La mort subite est, dans l’immense majorité des cas, liée à une cause cardiaque. Dans un entretien accordé à l’APS, le cardiologue Mbaye Paye alerte sur la nécessité de ne jamais banaliser certains malaises, qui peuvent parfois annoncer un accident cardiovasculaire grave.
Selon le spécialiste, 90 % des morts subites sont d’origine cardiaque et, dans plus de 80 % des cas, le mécanisme serait lié à un trouble du rythme ventriculaire. La mort subite correspond à un décès inattendu de cause naturelle survenant généralement dans l’heure qui suit l’apparition des premiers symptômes.
Le cardiologue souligne également qu’environ 20 % des syncopes, c’est-à-dire des pertes de connaissance brutales et temporaires, sont d’origine cardiaque. Elles peuvent être provoquées par différents troubles du rythme ou de la conduction du cœur, mais aussi par certaines maladies cardiaques ou cardio-pulmonaires.
Parmi les principales causes figurent notamment les arythmies, certaines cardiomyopathies, les maladies du système de conduction cardiaque ainsi que des syndromes héréditaires comme le syndrome du QT long ou le syndrome de Brugada. D’autres pathologies graves, telles que l’infarctus du myocarde, certaines valvulopathies, la dissection aortique, la péricardite, la tamponnade ou encore l’embolie pulmonaire, peuvent également provoquer une syncope.
Des signes d’alerte à ne pas négliger
Le spécialiste insiste toutefois sur une distinction importante : un malaise d’origine cardiaque ne conduit pas nécessairement à une mort subite. Une intervention médicale rapide et un traitement approprié peuvent permettre de sauver le patient.
Certains symptômes doivent néanmoins inciter à consulter rapidement. Il s’agit notamment des palpitations, douleurs thoraciques, essoufflement inhabituel, malaises ou pertes de connaissance, particulièrement lorsqu’ils surviennent pendant ou immédiatement après un effort physique.
Cette vigilance est d’autant plus importante chez les sportifs. Chez les personnes de moins de 35 ans, les morts subites sont souvent associées à des causes génétiques, notamment certaines cardiomyopathies. Après 35 ans, l’athérome coronaire devient une cause majeure.
Selon le profil du patient, plusieurs examens peuvent permettre d’identifier une anomalie cardiaque : électrocardiogramme, échocardiographie ou épreuve d’effort.
La chaîne de survie peut faire la différence
Pour le cardiologue Mbaye Paye, la prévention ne repose pas uniquement sur le dépistage. La rapidité de la réaction au moment de l’accident est également déterminante.
Il rappelle que la chaîne de survie repose sur quatre étapes essentielles : l’alerte rapide des secours, la réanimation cardio-pulmonaire, la défibrillation et, enfin, la prise en charge médicale spécialisée.
La défibrillation doit notamment être réalisée le plus rapidement possible lorsqu’un trouble du rythme ventriculaire est responsable de l’arrêt cardiaque. D’où l’importance, selon le spécialiste, de multiplier les défibrillateurs automatisés externes dans les lieux publics et de former davantage de citoyens aux gestes de premiers secours.
En définitive, le message du cardiologue est clair : un malaise, une douleur thoracique, des palpitations ou une perte de connaissance, surtout à l’effort, ne doivent jamais être considérés comme anodins. Face à ces signes, une évaluation médicale rapide peut permettre d’identifier une maladie cardiaque et, dans certains cas, de prévenir un drame.

____________

CONSIGNES DE TRAVAIL>
(1) Recopiez le passage du texte sur la mort subite qui commence par les mots contenant "Parmi les principales" et se termine par "provoquer une syncope.".
(2) D'après le texte sur la mort subite, quelle proportion des syncopes est d'origine cardiaque ?
La liste qui suit n'a aucun rôle dans ce travail.

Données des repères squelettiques
____________

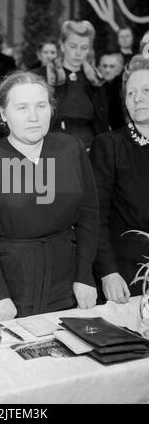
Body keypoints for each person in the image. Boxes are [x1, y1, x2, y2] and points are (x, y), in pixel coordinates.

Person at [0, 71, 99, 325]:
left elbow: (89, 216)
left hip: (67, 284)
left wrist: (84, 275)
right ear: (2, 113)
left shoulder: (72, 148)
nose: (34, 117)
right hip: (9, 290)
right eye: (22, 108)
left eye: (41, 106)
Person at [90, 54, 149, 303]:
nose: (138, 98)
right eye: (131, 93)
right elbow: (95, 215)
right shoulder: (109, 145)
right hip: (127, 275)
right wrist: (108, 272)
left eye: (146, 90)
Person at [51, 20, 109, 150]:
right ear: (61, 45)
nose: (78, 53)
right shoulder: (45, 77)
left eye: (84, 48)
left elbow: (102, 124)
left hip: (89, 149)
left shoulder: (97, 81)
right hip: (53, 147)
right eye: (73, 46)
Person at [98, 52, 125, 130]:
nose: (107, 70)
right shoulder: (94, 87)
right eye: (104, 66)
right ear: (99, 68)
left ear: (120, 69)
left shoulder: (124, 89)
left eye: (112, 66)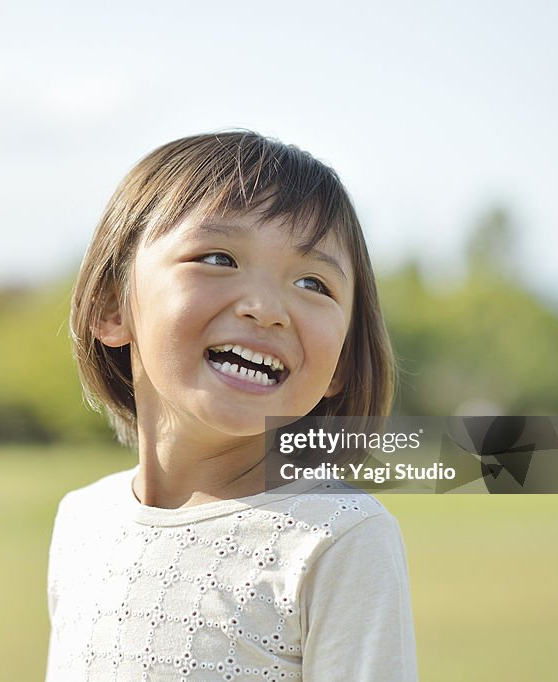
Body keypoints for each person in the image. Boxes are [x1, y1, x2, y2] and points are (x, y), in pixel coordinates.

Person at [46, 131, 417, 680]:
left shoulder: (339, 537)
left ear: (340, 362)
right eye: (218, 257)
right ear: (112, 306)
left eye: (314, 283)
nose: (267, 310)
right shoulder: (82, 521)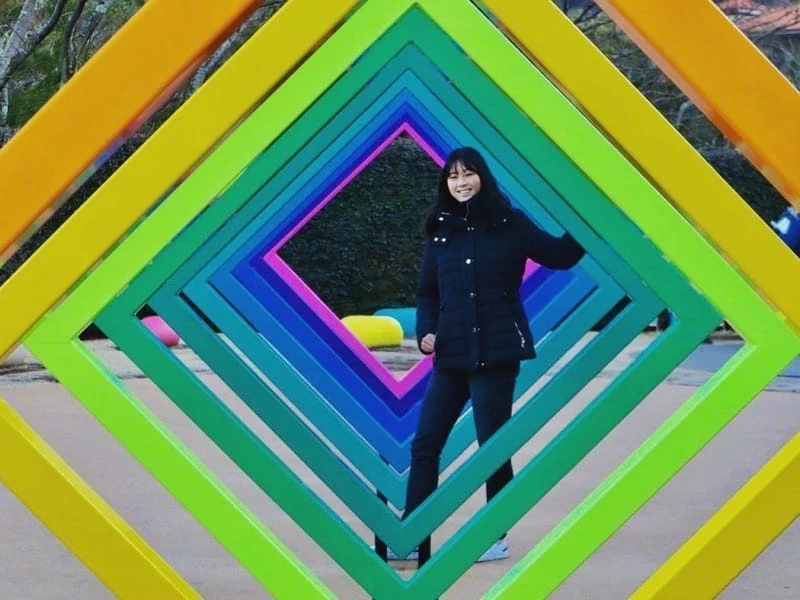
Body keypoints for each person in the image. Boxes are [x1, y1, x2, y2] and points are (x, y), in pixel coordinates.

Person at [388, 147, 585, 564]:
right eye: (453, 176)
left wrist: (589, 218)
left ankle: (495, 535)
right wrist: (426, 331)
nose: (460, 182)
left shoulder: (510, 224)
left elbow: (560, 255)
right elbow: (427, 293)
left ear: (483, 177)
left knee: (492, 446)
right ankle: (413, 530)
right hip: (451, 352)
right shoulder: (441, 232)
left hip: (497, 352)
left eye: (468, 174)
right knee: (425, 444)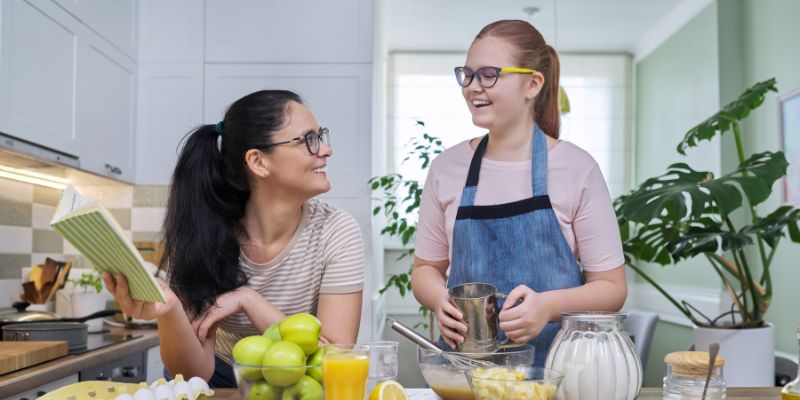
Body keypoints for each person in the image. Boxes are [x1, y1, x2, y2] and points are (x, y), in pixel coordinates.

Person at [104, 90, 365, 387]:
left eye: (321, 137)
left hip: (299, 383)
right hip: (217, 383)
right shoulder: (204, 230)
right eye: (309, 140)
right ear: (258, 162)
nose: (326, 150)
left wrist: (248, 300)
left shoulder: (337, 231)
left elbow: (334, 358)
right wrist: (170, 311)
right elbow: (194, 373)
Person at [411, 20, 627, 365]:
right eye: (467, 74)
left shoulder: (578, 168)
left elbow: (612, 288)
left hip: (556, 374)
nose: (472, 87)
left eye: (488, 74)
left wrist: (549, 306)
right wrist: (440, 299)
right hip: (465, 375)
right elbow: (425, 269)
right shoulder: (446, 168)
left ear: (533, 84)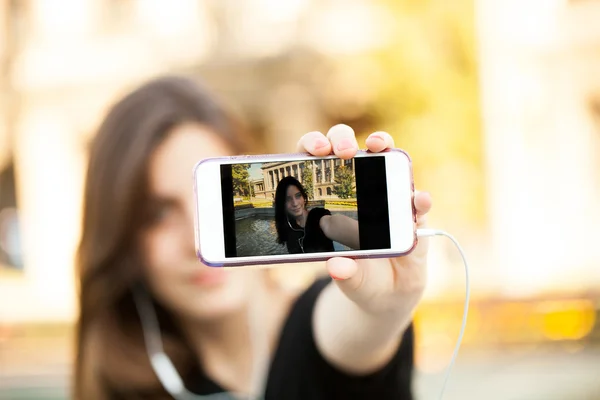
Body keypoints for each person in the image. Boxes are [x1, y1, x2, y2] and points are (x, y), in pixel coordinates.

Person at [74, 75, 433, 400]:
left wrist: (381, 315)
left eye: (208, 199)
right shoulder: (132, 382)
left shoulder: (321, 316)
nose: (193, 241)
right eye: (158, 214)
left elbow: (350, 332)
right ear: (119, 236)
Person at [274, 176, 359, 254]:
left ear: (304, 197)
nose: (295, 203)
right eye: (288, 199)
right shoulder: (287, 226)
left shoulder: (318, 216)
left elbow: (330, 223)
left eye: (298, 196)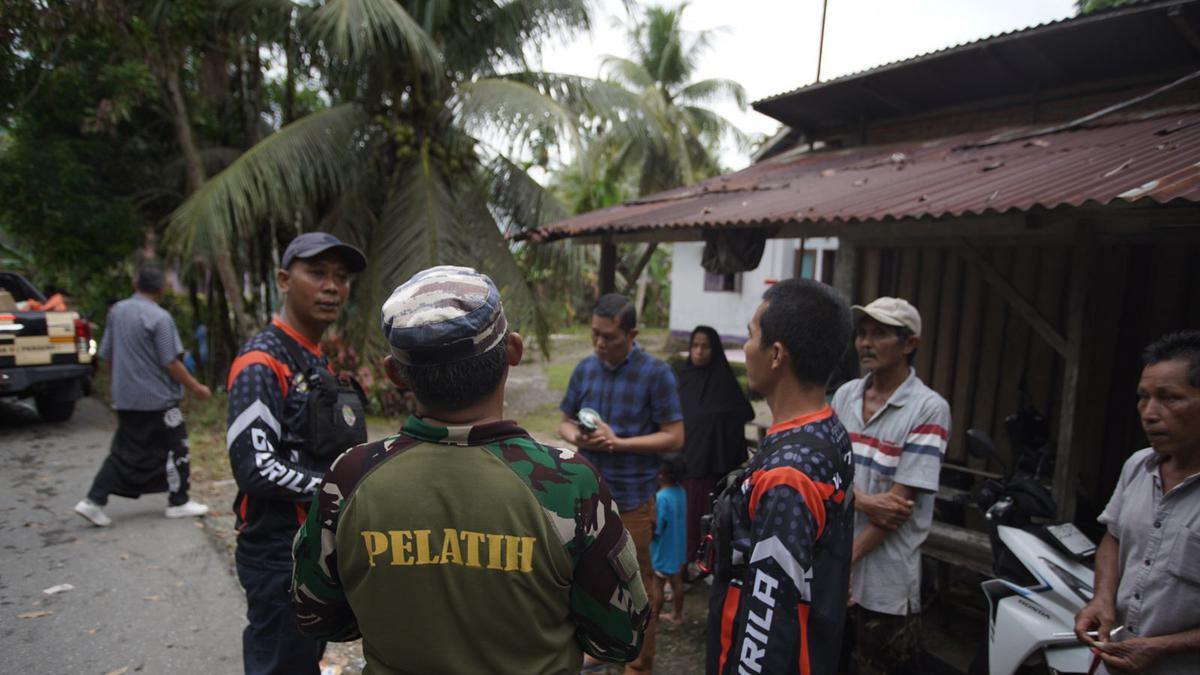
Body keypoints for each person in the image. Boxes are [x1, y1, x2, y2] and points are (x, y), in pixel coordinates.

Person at [291, 266, 650, 674]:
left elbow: (316, 616)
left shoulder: (350, 477)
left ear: (394, 374)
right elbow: (623, 637)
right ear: (512, 351)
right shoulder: (570, 483)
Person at [226, 232, 366, 675]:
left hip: (313, 547)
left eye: (341, 277)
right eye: (317, 273)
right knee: (281, 662)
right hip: (276, 552)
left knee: (304, 657)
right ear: (285, 280)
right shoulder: (261, 363)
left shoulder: (313, 358)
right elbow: (255, 467)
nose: (332, 286)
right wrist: (338, 489)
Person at [706, 278, 855, 675]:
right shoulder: (828, 429)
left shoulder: (788, 477)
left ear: (776, 354)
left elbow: (766, 620)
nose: (744, 346)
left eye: (752, 335)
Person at [558, 293, 685, 674]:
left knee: (638, 590)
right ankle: (599, 649)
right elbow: (563, 421)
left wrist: (620, 443)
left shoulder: (656, 373)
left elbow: (675, 437)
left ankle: (637, 666)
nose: (599, 343)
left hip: (631, 502)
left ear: (632, 334)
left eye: (609, 337)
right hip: (585, 500)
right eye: (595, 334)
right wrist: (576, 437)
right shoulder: (584, 369)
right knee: (585, 584)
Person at [829, 296, 950, 675]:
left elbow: (897, 508)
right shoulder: (846, 396)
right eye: (862, 333)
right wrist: (864, 501)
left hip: (886, 582)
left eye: (879, 334)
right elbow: (823, 475)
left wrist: (844, 560)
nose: (865, 343)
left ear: (909, 344)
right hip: (834, 569)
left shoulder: (928, 408)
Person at [1074, 330, 1200, 675]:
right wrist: (1102, 597)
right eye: (1143, 398)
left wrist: (1161, 647)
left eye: (1169, 398)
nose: (1149, 413)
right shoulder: (1138, 466)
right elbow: (1114, 537)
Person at [74, 263, 212, 527]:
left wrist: (118, 387)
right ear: (161, 289)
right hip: (158, 399)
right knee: (177, 445)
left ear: (136, 284)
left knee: (126, 449)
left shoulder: (117, 312)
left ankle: (94, 500)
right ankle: (179, 500)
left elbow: (107, 354)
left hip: (126, 397)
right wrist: (197, 387)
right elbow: (170, 361)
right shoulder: (160, 318)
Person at [676, 325, 755, 567]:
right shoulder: (682, 379)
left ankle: (705, 561)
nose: (699, 351)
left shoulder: (724, 382)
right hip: (682, 466)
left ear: (715, 349)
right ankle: (680, 564)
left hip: (710, 467)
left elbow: (742, 413)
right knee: (681, 518)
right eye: (695, 345)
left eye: (705, 346)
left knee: (705, 517)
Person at [652, 457, 688, 626]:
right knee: (676, 581)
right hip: (678, 546)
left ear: (660, 475)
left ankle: (653, 618)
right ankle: (677, 615)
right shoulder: (681, 491)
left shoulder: (661, 498)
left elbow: (658, 527)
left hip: (663, 549)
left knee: (657, 585)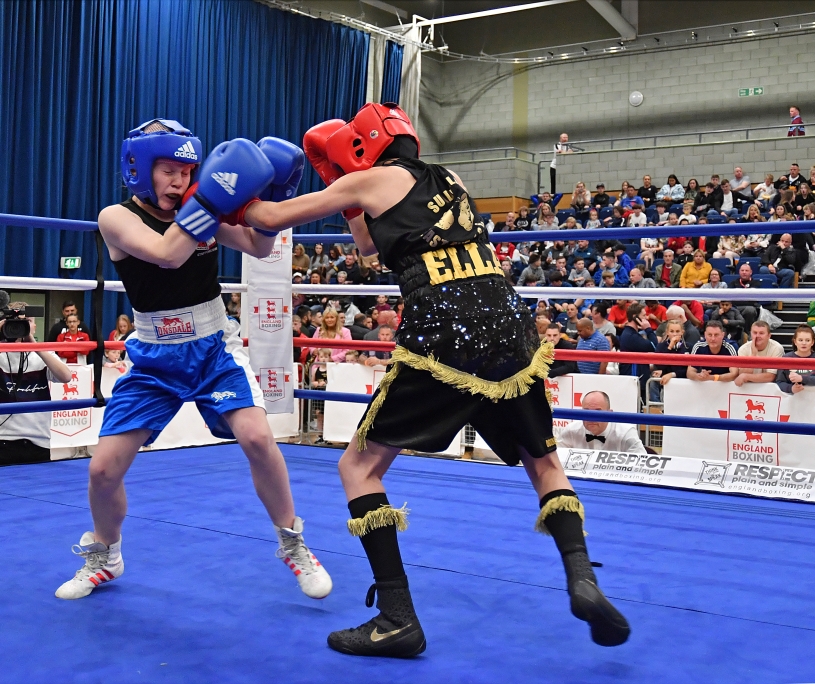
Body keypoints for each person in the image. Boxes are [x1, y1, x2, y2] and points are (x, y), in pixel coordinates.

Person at [245, 103, 630, 655]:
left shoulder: (371, 177)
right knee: (543, 461)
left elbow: (267, 221)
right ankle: (583, 580)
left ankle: (397, 619)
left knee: (358, 466)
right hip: (508, 323)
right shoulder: (449, 179)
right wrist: (344, 188)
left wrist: (222, 193)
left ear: (363, 145)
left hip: (447, 327)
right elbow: (370, 248)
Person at [56, 120, 331, 602]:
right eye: (167, 170)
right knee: (102, 471)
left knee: (257, 436)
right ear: (140, 170)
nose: (179, 181)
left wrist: (270, 206)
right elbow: (167, 255)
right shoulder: (115, 218)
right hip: (153, 359)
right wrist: (213, 201)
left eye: (187, 170)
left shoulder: (199, 208)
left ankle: (294, 544)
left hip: (212, 348)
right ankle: (106, 552)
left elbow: (259, 247)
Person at [0, 300, 74, 466]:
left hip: (38, 440)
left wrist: (34, 345)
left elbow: (66, 376)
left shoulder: (42, 354)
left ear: (34, 327)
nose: (21, 326)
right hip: (4, 439)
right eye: (16, 322)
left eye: (28, 322)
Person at [557, 391, 646, 454]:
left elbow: (642, 466)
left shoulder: (626, 433)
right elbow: (556, 462)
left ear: (609, 414)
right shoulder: (571, 431)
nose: (591, 418)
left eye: (598, 412)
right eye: (586, 412)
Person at [618, 302, 657, 394]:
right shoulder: (630, 336)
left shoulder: (632, 333)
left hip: (637, 377)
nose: (646, 318)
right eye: (643, 315)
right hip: (635, 378)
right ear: (635, 317)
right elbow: (654, 346)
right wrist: (648, 329)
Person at [775, 325, 815, 393]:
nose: (804, 343)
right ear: (795, 342)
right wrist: (791, 388)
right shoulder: (785, 358)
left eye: (807, 340)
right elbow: (780, 382)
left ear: (812, 342)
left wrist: (802, 378)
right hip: (792, 399)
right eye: (800, 340)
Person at [732, 320, 784, 386]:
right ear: (750, 334)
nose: (757, 336)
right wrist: (753, 356)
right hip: (749, 389)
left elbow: (771, 376)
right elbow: (742, 373)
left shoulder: (777, 348)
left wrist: (746, 377)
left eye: (761, 333)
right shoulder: (743, 349)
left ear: (769, 336)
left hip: (770, 389)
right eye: (755, 333)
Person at [649, 320, 689, 402]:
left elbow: (688, 370)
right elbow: (660, 366)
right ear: (667, 332)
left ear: (682, 332)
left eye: (677, 331)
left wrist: (672, 374)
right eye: (672, 331)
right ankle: (656, 408)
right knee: (653, 381)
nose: (674, 334)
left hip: (682, 380)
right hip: (665, 380)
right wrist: (670, 347)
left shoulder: (688, 347)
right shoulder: (661, 346)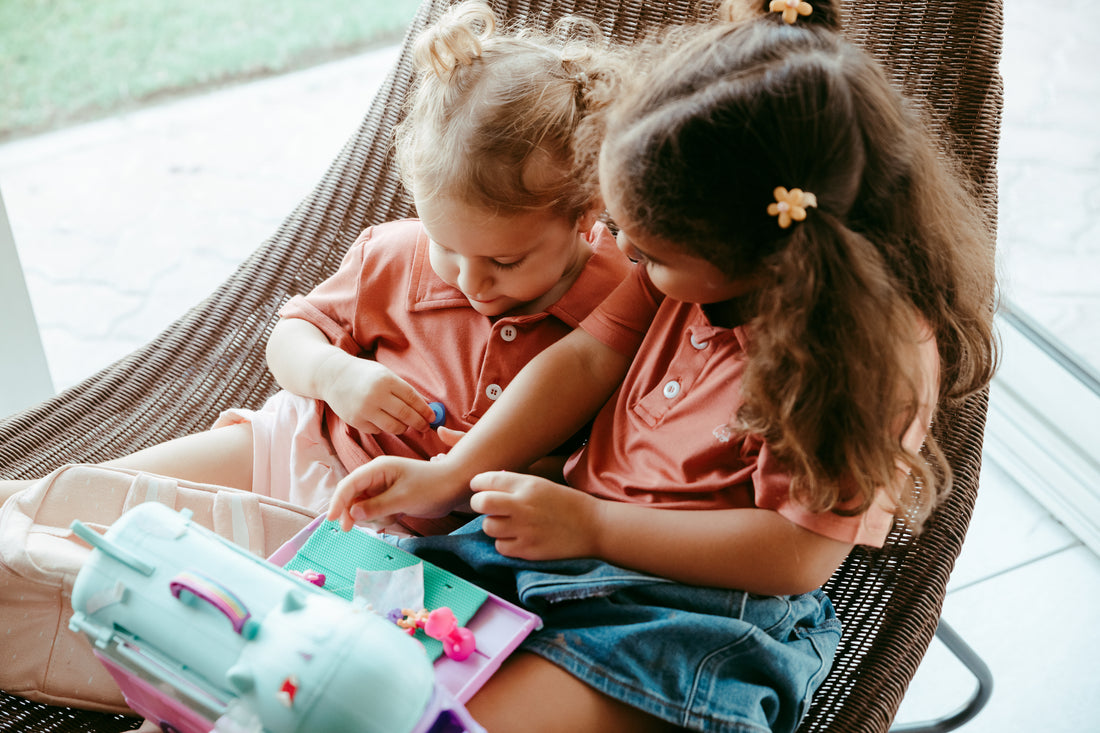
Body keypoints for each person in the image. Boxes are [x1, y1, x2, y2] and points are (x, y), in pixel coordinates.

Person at [325, 1, 999, 731]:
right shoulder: (689, 262)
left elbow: (798, 556)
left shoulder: (866, 364)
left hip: (700, 615)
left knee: (434, 717)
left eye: (648, 255)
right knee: (350, 663)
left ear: (761, 253)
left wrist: (595, 526)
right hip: (560, 557)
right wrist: (451, 473)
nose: (625, 256)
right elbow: (583, 360)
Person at [0, 0, 630, 519]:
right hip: (297, 448)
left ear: (586, 211)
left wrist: (540, 469)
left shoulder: (622, 303)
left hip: (407, 542)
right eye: (448, 248)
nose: (470, 280)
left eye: (505, 260)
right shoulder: (396, 254)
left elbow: (614, 447)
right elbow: (289, 337)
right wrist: (339, 379)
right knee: (68, 501)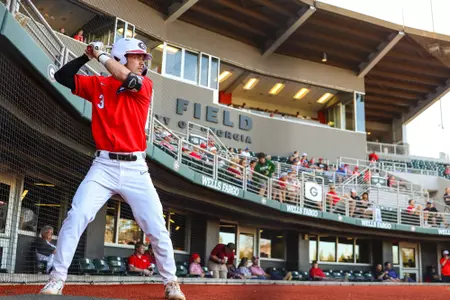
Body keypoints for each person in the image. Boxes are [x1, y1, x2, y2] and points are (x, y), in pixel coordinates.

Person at [39, 38, 185, 299]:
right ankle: (57, 278)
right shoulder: (99, 84)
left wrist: (100, 54)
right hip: (103, 165)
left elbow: (127, 79)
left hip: (136, 168)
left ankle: (171, 282)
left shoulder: (143, 85)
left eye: (142, 57)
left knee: (156, 227)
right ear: (120, 57)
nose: (143, 61)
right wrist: (86, 56)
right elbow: (62, 76)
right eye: (136, 56)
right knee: (76, 217)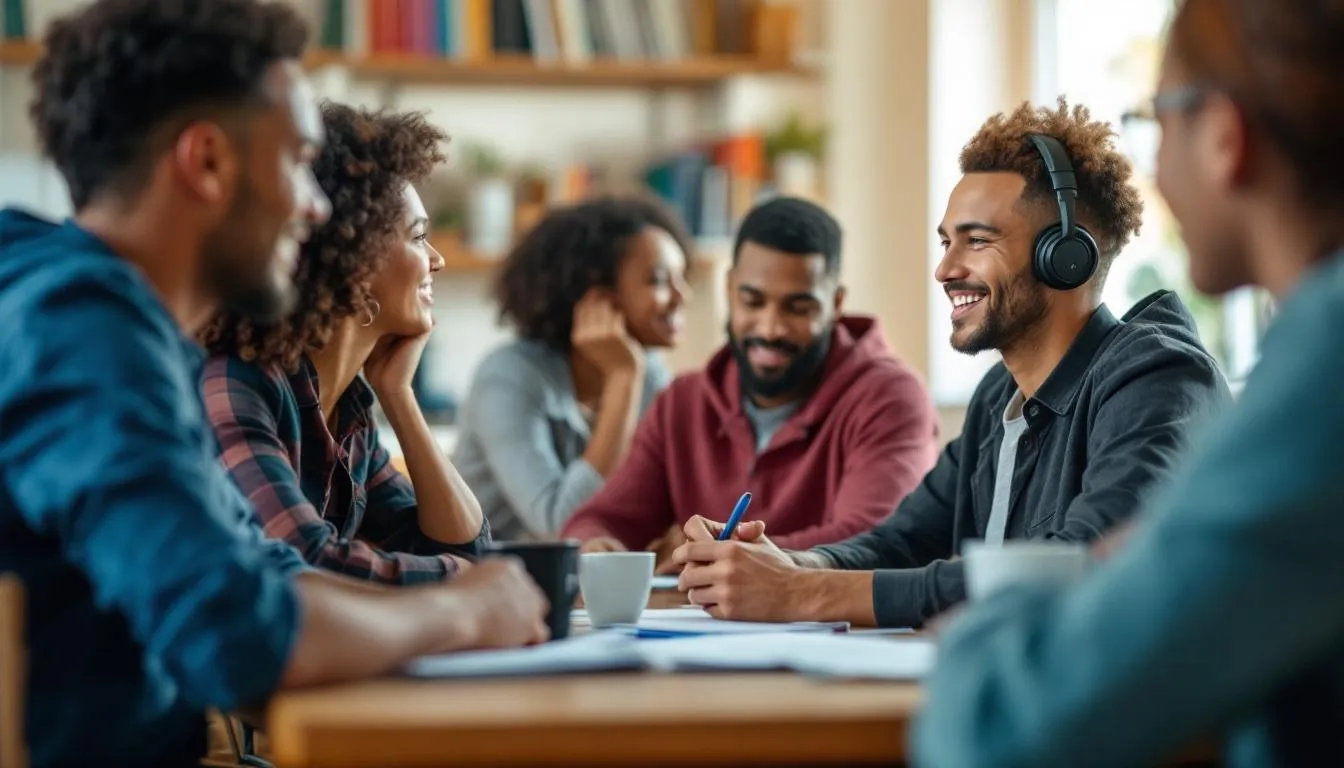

____________

RÉPONSES CI-DESSOUS>
(1)
Parmi les principales causes figurent notamment les arythmies, certaines cardiomyopathies, les maladies du système de conduction cardiaque ainsi que des syndromes héréditaires comme le syndrome du QT long ou le syndrome de Brugada. D’autres pathologies graves, telles que l’infarctus du myocarde, certaines valvulopathies, la dissection aortique, la péricardite, la tamponnade ou encore l’embolie pulmonaire, peuvent également provoquer une syncope.

(2) Environ 20 %.